The research team also discovered that myocardial injury is often overlooked in patients with myasthenia gravis, probably because patients are often asymptomatic or present with nonspecific symptoms such as chest tightness and fatigue. They also discovered that most patients were not screened for myocardial injury, meaning the condition goes undetected and untreated. 

Case Study: Sudden Cardiac Death in a Young Man 

In Mathews Journal of Case Reports, Ghayyem and colleagues presented the case study of a young man with myasthenia gravis who died suddenly from a heart attack.

A 37-year-old man with a background of myasthenia gravis presented with mild exertional dyspnea. He also had a history of hypertension, Hashimoto thyroiditis, and depression. 

The patient’s vital signs were normal. Mild crackles could be heard in the lower lobes of both lungs. A chest x-ray revealed patchy bilateral consolidation. The patient was admitted for closer observation. An echocardiography test was normal. 

The patient’s dyspnea worsened in the following hours, which soon progressed to tachypnea and respiratory distress. He was put on an oxygen mask (5 liters per minute). An arterial blood gas indicated respiratory acidosis. An endotracheal intubation was performed, and the patient was tested for SARS-Cov2. 

The patient had a chest computed tomography (CT) scan, revealing bilateral multifocal ground-glass opacities with mild right pleural effusion. A thoracocentesis was performed, which was suggestive of an exudative pleural fluid (lactate dehydrogenase: 330 IU/L; protein: 4.5 g/L). 

“We considered both infection and [myasthenia gravis] as the leading causes of the patient’s respiratory failure, so he underwent plasmapheresis on the same day combined with 2 g/kg/day [intravenous gamma-globulin],” Ghayyem et al wrote. 

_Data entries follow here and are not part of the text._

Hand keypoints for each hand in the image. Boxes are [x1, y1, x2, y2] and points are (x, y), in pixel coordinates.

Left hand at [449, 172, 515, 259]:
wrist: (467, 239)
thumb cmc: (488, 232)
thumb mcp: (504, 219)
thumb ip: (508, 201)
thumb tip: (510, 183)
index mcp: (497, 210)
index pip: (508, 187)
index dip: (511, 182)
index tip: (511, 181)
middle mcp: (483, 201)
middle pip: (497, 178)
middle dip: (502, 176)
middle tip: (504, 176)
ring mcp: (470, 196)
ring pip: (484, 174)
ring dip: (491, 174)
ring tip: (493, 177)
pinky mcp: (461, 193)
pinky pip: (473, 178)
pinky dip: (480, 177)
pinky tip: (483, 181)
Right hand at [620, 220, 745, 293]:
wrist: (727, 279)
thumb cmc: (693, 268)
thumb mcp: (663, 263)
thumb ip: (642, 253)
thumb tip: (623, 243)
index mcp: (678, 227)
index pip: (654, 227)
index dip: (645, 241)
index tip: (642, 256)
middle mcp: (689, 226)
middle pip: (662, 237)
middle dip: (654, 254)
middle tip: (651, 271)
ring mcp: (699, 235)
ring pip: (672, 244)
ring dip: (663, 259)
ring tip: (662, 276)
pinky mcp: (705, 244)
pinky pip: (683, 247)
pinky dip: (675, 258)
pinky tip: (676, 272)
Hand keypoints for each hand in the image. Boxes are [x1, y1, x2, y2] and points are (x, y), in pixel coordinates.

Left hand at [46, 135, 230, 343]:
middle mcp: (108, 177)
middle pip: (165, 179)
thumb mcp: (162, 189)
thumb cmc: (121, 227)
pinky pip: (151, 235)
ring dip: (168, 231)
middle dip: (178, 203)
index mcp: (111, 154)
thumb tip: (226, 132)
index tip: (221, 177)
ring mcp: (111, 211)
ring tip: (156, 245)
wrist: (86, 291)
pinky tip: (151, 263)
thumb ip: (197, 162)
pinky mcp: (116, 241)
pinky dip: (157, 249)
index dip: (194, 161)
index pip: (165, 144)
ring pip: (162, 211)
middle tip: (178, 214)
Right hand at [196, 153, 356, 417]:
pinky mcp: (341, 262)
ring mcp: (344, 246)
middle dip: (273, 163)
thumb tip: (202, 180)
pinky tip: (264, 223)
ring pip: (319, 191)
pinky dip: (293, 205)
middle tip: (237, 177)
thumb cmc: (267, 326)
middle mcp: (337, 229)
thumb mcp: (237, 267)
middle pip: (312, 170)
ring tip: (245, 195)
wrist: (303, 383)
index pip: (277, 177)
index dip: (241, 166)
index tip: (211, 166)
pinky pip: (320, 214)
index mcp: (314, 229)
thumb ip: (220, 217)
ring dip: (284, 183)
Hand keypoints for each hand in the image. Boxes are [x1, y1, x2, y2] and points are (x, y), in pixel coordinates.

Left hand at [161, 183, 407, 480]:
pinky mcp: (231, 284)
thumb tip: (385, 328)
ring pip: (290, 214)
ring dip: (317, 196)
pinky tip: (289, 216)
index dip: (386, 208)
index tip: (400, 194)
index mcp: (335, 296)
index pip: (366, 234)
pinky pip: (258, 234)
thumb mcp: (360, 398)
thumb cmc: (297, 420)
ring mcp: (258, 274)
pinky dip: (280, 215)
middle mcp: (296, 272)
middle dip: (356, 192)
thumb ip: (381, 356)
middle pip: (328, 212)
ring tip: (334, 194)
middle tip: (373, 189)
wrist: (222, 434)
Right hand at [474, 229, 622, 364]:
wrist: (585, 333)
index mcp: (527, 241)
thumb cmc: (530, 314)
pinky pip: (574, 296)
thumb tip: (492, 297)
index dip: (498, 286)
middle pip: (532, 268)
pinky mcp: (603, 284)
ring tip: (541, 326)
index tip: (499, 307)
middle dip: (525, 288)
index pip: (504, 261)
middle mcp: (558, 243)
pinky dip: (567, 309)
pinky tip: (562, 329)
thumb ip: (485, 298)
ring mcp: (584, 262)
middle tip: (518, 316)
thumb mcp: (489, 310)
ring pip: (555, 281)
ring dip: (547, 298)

The patient received lopinavir/ritonavir 400/100 mg and hydroxychloroquine 400 mg. He was also prescribed prophylactic anticoagulation. An echocardiography showed normal cardiac function. 

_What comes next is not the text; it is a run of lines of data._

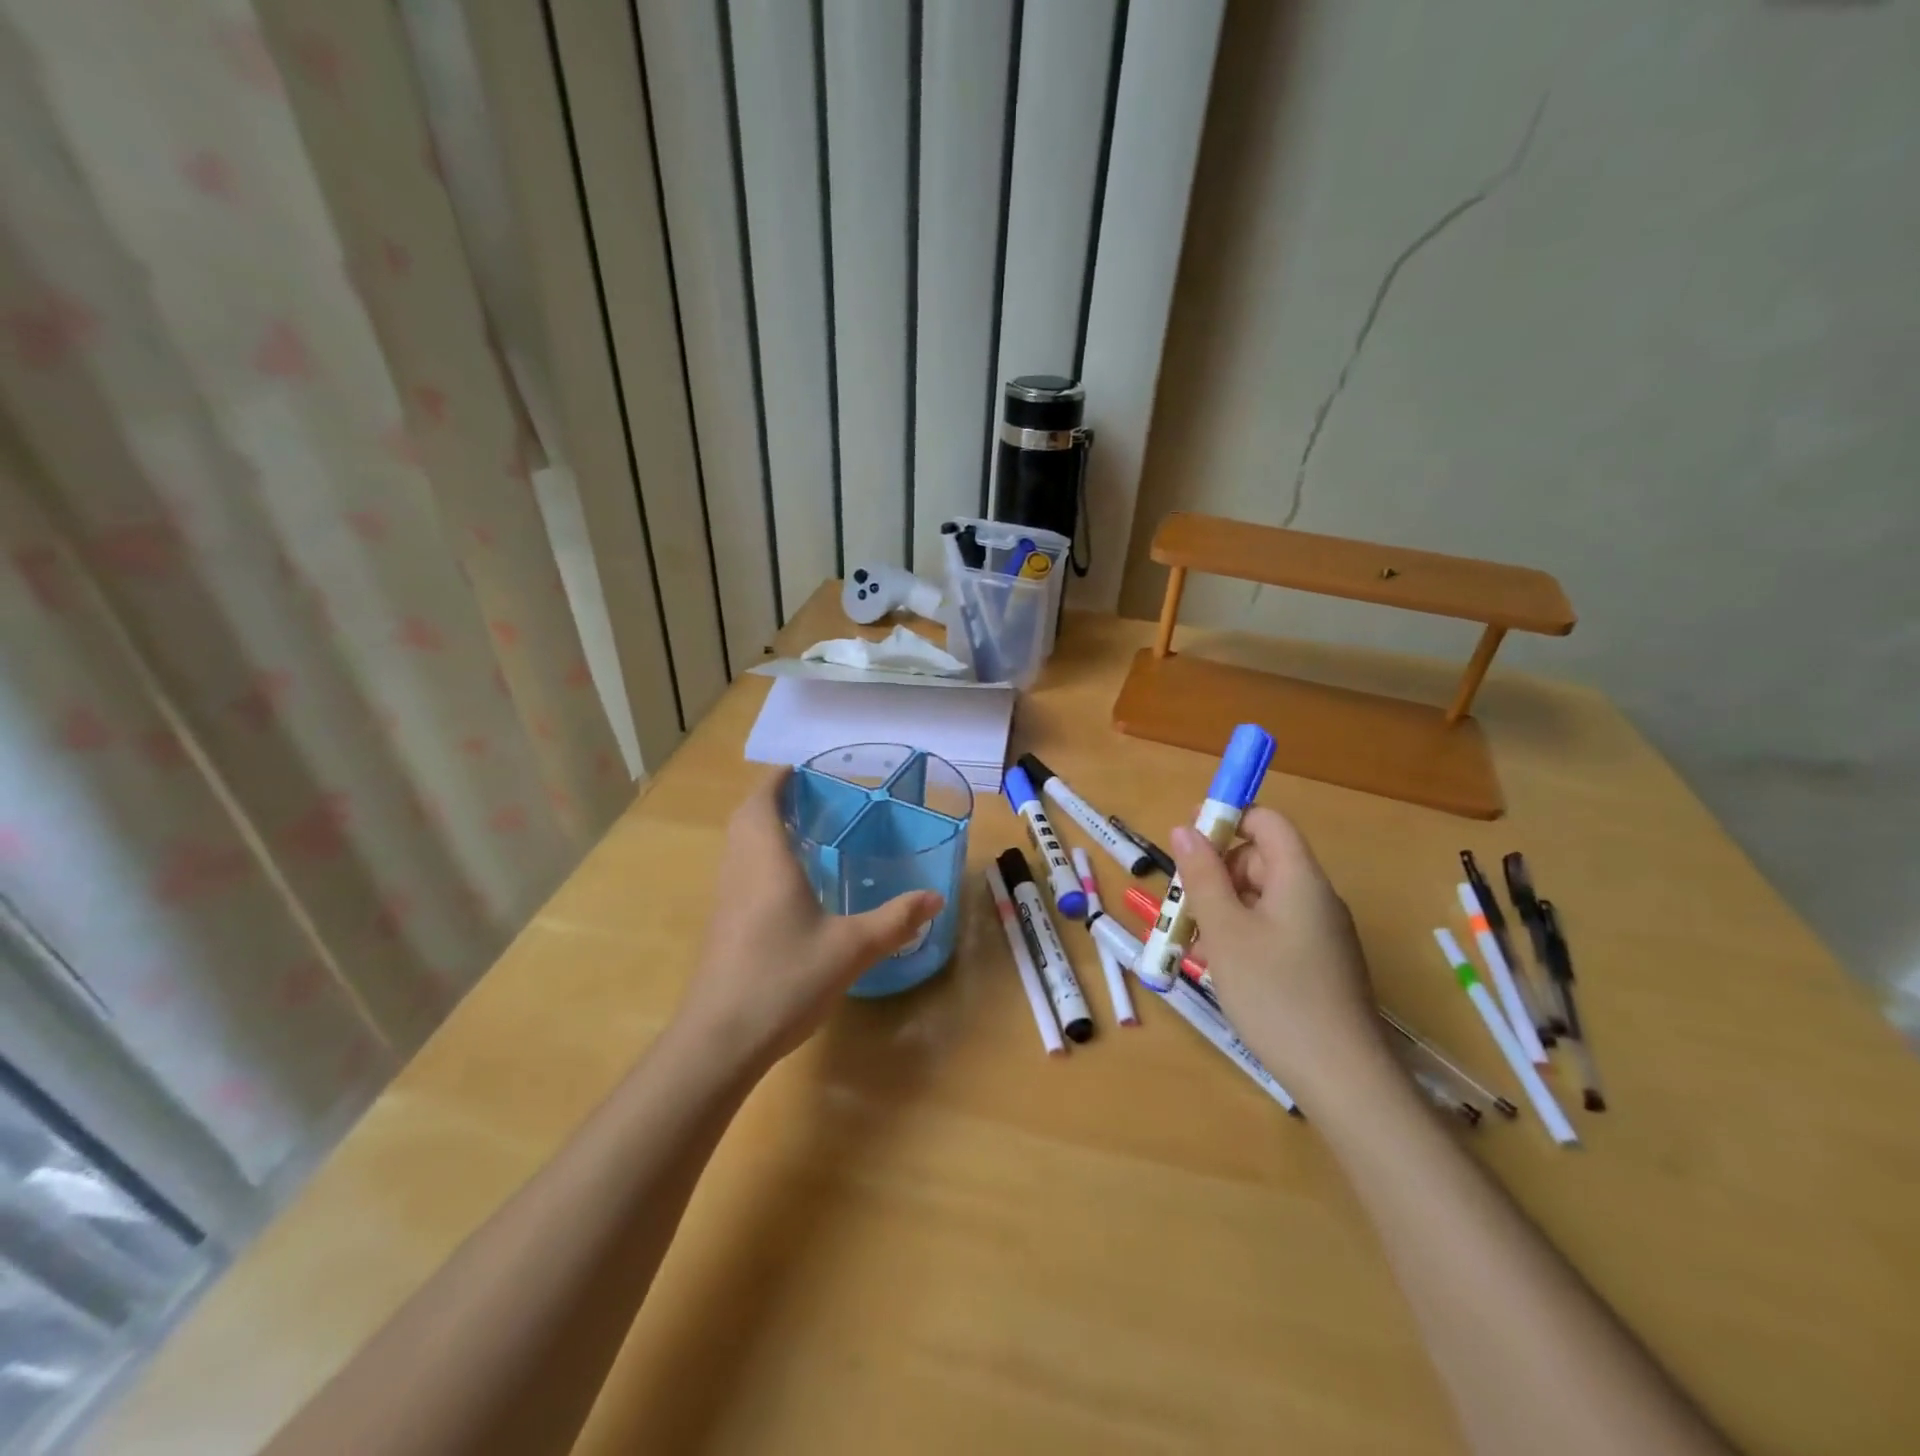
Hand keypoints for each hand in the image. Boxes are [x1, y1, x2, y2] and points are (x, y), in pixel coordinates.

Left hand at [676, 769, 941, 1070]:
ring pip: (738, 847)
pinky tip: (786, 885)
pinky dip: (758, 859)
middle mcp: (740, 872)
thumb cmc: (785, 980)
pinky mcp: (721, 927)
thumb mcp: (852, 948)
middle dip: (770, 801)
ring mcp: (725, 901)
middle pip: (745, 820)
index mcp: (767, 862)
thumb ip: (895, 920)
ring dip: (761, 829)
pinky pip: (738, 873)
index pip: (762, 803)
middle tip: (807, 798)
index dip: (777, 780)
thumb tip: (935, 897)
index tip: (798, 769)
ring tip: (800, 832)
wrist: (719, 1041)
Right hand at [1171, 807, 1388, 1100]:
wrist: (1342, 1079)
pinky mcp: (1319, 964)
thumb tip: (1185, 828)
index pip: (1266, 821)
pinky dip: (1242, 935)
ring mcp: (1320, 933)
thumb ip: (1202, 875)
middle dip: (1216, 873)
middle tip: (1182, 906)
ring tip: (1193, 944)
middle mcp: (1315, 897)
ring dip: (1223, 908)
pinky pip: (1273, 929)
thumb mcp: (1225, 931)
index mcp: (1299, 878)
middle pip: (1260, 859)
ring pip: (1262, 898)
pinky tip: (1221, 968)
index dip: (1226, 819)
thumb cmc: (1275, 994)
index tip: (1186, 841)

The patient was then found to be positive for SARS-Cov2. Despite his physicians’ best efforts, his condition continued to deteriorate. A few hours later, he went into cardiac arrest. Resuscitation efforts were unsuccessful, and the patient died. 

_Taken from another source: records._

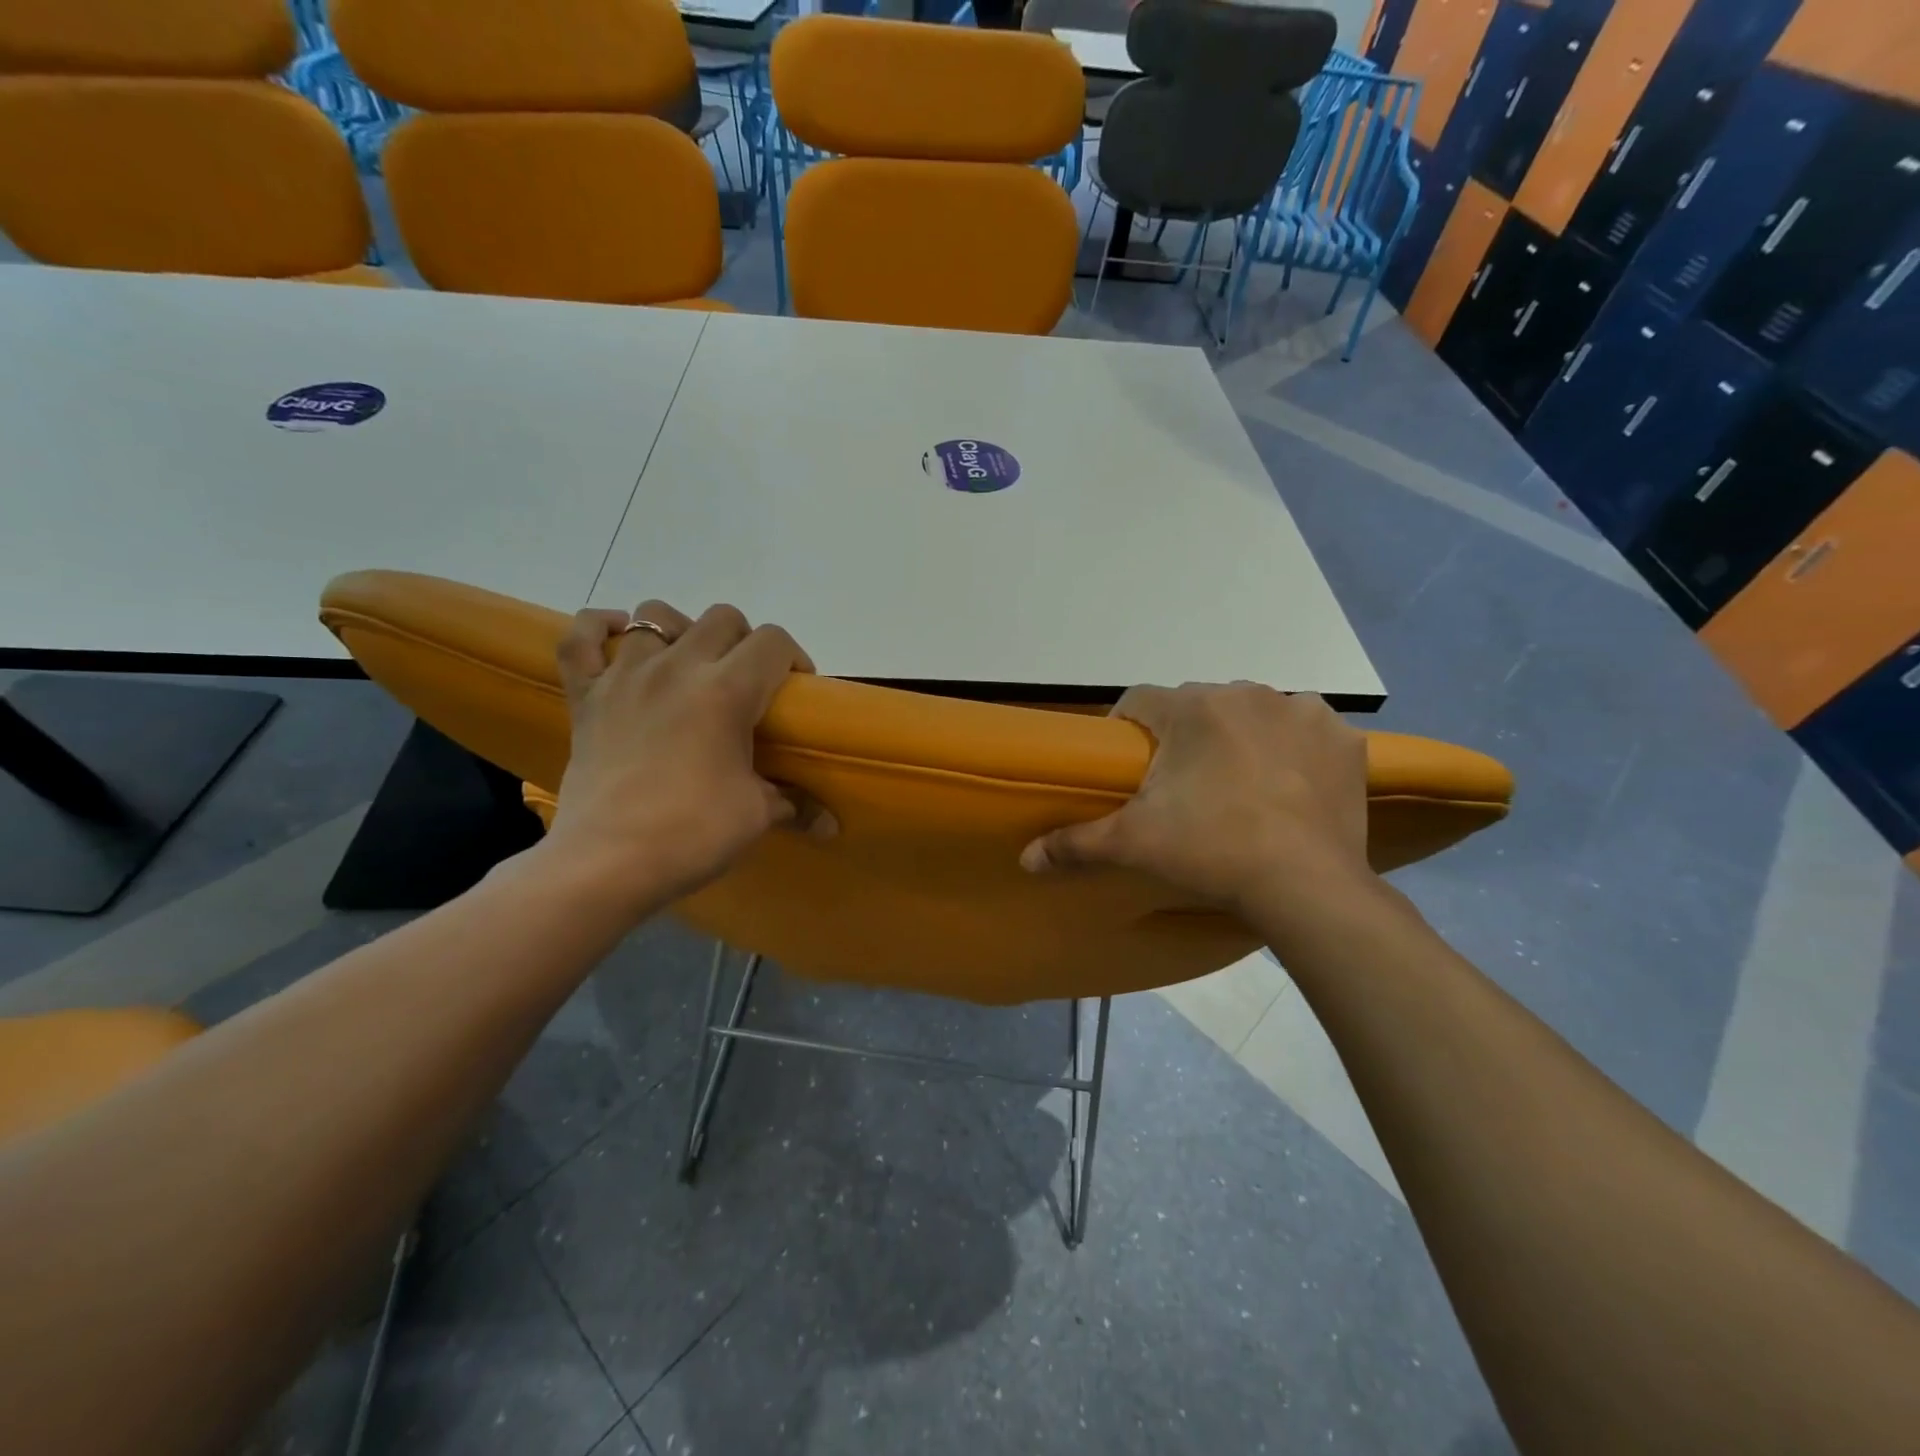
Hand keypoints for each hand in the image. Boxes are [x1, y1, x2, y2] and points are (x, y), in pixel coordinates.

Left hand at [544, 600, 811, 907]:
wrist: (607, 863)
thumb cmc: (691, 833)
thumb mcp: (756, 815)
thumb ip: (796, 805)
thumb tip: (830, 826)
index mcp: (726, 690)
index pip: (774, 642)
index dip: (794, 657)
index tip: (795, 689)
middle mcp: (677, 667)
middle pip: (722, 618)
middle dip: (744, 642)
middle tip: (747, 683)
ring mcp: (625, 676)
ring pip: (656, 614)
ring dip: (681, 631)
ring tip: (689, 665)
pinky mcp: (585, 695)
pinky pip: (582, 638)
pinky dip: (601, 629)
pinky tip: (621, 639)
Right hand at [1020, 684, 1377, 924]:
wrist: (1306, 887)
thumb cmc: (1210, 852)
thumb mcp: (1132, 845)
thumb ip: (1074, 844)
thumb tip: (1024, 859)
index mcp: (1191, 708)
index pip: (1139, 701)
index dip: (1127, 730)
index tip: (1132, 767)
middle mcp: (1245, 692)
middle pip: (1197, 706)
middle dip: (1186, 736)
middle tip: (1185, 787)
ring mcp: (1301, 711)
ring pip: (1252, 712)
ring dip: (1240, 736)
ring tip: (1239, 786)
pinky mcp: (1342, 738)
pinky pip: (1305, 729)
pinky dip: (1293, 747)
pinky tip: (1289, 784)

Read more about myasthenia gravis prognosis 

The patient’s physicians theorized that infection served as a trigger for the patient’s myasthenia gravis and speculated that the patient experienced myocarditis following viral infection, leading to sudden cardiac death. 

While this case study was complicated by SARS-Cov2 infection, it highlights how myocardial injury can occur due to an acute exacerbation of myasthenia gravis. Interestingly, echocardiography failed to detect any signs of cardiac abnormalities. Nevertheless, physicians should recognize that patients with myasthenia gravis are vulnerable to myocardial injury and take appropriate action when the patient is critically ill. 

“Older age, infection, myasthenic crisis, thymoma, and [immune checkpoint inhibitor] therapy were independently associated with myocardial injury in [myasthenia gravis] patients,” Chen and colleagues wrote. “Careful attention should be paid to myocardial injury in [myasthenia gravis] patients.” 


Chen H, Kong L, Zhang Y, et al. Myocardial injury in hospitalized patients with myasthenia gravisJ Clin Med. Published online November 30, 2022. doi:10.3390/jcm11237106

Ghayyem M, Haseli S, Yaghmaei S. COVID-19 and sudden cardiac death in a young man with myasthenia gravis. MJCR. Published online July 1, 2021.